Makefile: Used for building and installing BATMAN-adv from source code. How it works: The Makefile contains a set of directives used by the make build automation tool to compile and install BATMAN-adv. Running make followed by sudo make install will compile the BATMAN-adv source code and install it on your system. Module Loading:

sudo modprobe batman-adv: This command loads the BATMAN-adv kernel module into the running kernel. How it works: The modprobe command is used to add or remove modules from the Linux kernel. By running sudo modprobe batman-adv, you ensure that the BATMAN-adv module is loaded and ready to handle network traffic on your device.

8.2 wandb Directory:

network-auto-configuration-master\SystemBasedClientSelection\wandb

debug-cli.root.log, debug-cli.saintlab.log, debug-internal.log, debug.log, latest-run : Log files generated by the Weights & Biases (wandb) tool for experiment tracking and logging.

8.3 ' torch_client.py ':

network-auto-configuration-master\Benchmarking

Client-Side Federated Learning Operations: This script is responsible for handling the client-side operations in a federated learning setup. Trains the local machine learning model on the client’s local dataset also Computes updates to the model parameters based on the local training data and Sends model updates to the central server and receives the global model parameters from the server.

8.4 ' torch_server.py ':

network-auto-configuration-master\Benchmarking

Server-Side Federated Learning Operations: This script is responsible for managing the server-side operations in a federated learning setup. Collects model updates from multiple clients and aggregates them to update the global model parameters also Sends the updated global model parameters back to the clients and Orchestrates the training rounds, ensuring synchronization between clients and the server.

8.5 ' App.py ':

Initializing the Application: Setting up necessary configurations, initializing variables, and preparing the environment.
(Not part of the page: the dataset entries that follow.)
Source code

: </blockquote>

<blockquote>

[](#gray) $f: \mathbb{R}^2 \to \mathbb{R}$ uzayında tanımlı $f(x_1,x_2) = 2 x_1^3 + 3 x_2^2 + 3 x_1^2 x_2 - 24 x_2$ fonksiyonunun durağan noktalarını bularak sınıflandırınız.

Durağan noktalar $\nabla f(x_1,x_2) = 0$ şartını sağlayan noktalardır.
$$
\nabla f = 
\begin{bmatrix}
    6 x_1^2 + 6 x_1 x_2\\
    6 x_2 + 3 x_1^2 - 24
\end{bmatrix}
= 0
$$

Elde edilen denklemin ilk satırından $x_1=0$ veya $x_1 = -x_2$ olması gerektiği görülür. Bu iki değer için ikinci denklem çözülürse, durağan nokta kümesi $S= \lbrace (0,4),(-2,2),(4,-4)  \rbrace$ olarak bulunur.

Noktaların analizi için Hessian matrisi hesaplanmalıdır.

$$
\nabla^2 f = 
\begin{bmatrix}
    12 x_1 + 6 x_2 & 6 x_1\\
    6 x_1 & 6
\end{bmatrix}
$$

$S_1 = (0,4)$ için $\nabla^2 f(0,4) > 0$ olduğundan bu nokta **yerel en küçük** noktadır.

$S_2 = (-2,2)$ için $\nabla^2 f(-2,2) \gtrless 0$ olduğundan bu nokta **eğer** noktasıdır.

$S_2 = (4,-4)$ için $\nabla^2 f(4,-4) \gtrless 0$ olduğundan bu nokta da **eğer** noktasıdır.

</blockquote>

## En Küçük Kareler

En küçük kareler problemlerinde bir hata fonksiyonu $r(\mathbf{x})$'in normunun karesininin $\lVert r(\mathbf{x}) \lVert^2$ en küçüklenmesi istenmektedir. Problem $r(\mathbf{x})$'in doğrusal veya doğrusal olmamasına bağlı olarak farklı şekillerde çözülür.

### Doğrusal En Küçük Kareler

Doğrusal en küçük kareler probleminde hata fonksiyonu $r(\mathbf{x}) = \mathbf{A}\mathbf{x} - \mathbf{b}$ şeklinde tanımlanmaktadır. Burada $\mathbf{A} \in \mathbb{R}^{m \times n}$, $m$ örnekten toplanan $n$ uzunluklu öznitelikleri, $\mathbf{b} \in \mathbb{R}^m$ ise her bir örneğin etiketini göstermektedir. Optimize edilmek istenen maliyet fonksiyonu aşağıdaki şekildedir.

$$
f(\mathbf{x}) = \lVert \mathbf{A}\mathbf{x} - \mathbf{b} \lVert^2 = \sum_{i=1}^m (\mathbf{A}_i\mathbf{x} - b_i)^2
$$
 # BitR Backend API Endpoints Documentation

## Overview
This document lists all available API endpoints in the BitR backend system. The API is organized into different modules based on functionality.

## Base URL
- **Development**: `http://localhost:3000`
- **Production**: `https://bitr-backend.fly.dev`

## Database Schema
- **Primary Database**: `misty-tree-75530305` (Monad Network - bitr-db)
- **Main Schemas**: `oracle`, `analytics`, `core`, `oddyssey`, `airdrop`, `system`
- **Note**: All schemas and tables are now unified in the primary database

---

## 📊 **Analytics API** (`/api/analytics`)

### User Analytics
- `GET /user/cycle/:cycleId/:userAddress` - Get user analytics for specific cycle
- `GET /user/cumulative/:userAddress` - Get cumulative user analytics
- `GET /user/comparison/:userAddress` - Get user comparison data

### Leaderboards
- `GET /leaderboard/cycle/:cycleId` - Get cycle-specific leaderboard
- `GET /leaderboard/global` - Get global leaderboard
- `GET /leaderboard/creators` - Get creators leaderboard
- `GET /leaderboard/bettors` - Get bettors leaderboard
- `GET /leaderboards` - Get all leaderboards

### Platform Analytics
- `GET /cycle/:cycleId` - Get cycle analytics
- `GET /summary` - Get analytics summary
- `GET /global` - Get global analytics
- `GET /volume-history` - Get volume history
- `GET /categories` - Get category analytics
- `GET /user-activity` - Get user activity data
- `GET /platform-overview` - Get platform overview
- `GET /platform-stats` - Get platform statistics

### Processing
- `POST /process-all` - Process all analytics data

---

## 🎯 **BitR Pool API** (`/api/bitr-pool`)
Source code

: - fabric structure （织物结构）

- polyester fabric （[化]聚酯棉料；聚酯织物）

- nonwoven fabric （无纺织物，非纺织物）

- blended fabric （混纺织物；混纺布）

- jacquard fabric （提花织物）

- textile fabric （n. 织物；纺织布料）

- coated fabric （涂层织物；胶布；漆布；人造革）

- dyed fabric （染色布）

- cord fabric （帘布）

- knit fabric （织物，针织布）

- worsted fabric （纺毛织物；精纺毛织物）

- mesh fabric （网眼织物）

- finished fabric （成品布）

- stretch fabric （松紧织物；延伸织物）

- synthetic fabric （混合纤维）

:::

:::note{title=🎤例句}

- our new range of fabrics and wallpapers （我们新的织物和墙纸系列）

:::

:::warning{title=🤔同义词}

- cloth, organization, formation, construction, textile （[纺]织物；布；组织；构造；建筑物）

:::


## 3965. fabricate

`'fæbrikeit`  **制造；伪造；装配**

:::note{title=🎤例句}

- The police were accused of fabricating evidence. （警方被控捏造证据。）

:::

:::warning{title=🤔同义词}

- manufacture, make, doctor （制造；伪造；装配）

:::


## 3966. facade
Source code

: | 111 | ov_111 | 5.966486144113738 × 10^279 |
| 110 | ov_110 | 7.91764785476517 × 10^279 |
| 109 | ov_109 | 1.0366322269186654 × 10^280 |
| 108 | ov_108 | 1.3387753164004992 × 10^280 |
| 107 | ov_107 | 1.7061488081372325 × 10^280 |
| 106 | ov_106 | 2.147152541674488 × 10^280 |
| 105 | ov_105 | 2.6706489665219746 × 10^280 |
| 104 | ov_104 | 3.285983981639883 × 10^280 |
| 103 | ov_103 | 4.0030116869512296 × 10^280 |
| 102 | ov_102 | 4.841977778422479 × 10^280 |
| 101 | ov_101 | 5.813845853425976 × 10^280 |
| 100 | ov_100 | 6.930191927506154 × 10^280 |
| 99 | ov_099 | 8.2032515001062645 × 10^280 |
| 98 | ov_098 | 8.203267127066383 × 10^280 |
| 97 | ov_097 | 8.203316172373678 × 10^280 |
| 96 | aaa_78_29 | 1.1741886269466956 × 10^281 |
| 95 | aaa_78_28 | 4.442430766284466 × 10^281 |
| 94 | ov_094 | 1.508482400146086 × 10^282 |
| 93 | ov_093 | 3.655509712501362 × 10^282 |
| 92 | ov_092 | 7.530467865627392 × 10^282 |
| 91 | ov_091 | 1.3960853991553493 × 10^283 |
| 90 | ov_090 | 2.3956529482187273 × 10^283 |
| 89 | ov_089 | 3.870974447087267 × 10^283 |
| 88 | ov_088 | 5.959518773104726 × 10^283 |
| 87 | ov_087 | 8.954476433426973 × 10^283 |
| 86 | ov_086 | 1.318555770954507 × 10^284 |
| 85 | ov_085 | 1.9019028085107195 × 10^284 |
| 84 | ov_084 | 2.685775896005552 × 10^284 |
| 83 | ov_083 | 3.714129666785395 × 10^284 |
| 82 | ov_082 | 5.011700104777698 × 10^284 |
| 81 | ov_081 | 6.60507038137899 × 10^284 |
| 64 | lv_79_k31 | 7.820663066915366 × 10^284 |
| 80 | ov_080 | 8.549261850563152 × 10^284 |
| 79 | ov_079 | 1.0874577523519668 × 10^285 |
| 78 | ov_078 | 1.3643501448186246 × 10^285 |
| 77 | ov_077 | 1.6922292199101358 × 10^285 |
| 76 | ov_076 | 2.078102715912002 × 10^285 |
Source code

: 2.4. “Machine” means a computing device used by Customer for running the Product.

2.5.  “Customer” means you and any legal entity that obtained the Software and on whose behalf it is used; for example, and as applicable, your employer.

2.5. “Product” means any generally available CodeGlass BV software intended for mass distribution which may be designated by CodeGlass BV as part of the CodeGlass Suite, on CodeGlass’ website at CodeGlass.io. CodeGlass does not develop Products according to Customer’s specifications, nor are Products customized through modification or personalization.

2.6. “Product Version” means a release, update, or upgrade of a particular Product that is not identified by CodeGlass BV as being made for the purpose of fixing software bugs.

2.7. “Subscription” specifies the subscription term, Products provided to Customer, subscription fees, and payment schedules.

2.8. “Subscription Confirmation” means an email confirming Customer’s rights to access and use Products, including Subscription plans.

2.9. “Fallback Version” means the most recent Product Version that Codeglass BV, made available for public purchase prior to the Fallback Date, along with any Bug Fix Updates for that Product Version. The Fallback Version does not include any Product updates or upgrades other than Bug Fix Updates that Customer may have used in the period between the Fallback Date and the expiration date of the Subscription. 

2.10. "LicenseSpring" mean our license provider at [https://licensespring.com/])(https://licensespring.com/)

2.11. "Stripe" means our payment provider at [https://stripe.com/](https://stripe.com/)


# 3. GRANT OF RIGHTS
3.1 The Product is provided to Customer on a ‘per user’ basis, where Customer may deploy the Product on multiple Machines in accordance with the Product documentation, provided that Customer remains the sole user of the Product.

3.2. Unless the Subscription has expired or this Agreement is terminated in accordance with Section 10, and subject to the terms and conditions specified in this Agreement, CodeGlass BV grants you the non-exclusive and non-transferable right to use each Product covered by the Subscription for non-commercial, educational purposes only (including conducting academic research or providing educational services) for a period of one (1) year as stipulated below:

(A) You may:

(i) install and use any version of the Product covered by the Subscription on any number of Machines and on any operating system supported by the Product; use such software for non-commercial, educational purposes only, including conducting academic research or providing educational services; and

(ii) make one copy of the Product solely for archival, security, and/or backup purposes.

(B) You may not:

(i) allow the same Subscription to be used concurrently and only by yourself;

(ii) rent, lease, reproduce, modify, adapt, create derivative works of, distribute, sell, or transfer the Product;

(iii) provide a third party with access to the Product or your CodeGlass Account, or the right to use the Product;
Running Core Functionalities: Executing the main functions of the application, such as processing data, running algorithms, or managing user interactions.

Orchestrating Other Components: Calling functions or methods from other modules and managing the workflow of the application.

Handling Inputs and Outputs: Managing input from users or other systems and producing the required outputs, whether they are files, visualizations, or other forms of data.

By serving as the central script, App.py acts as the entry point for the application, coordinating the different parts of the project to work together seamlessly.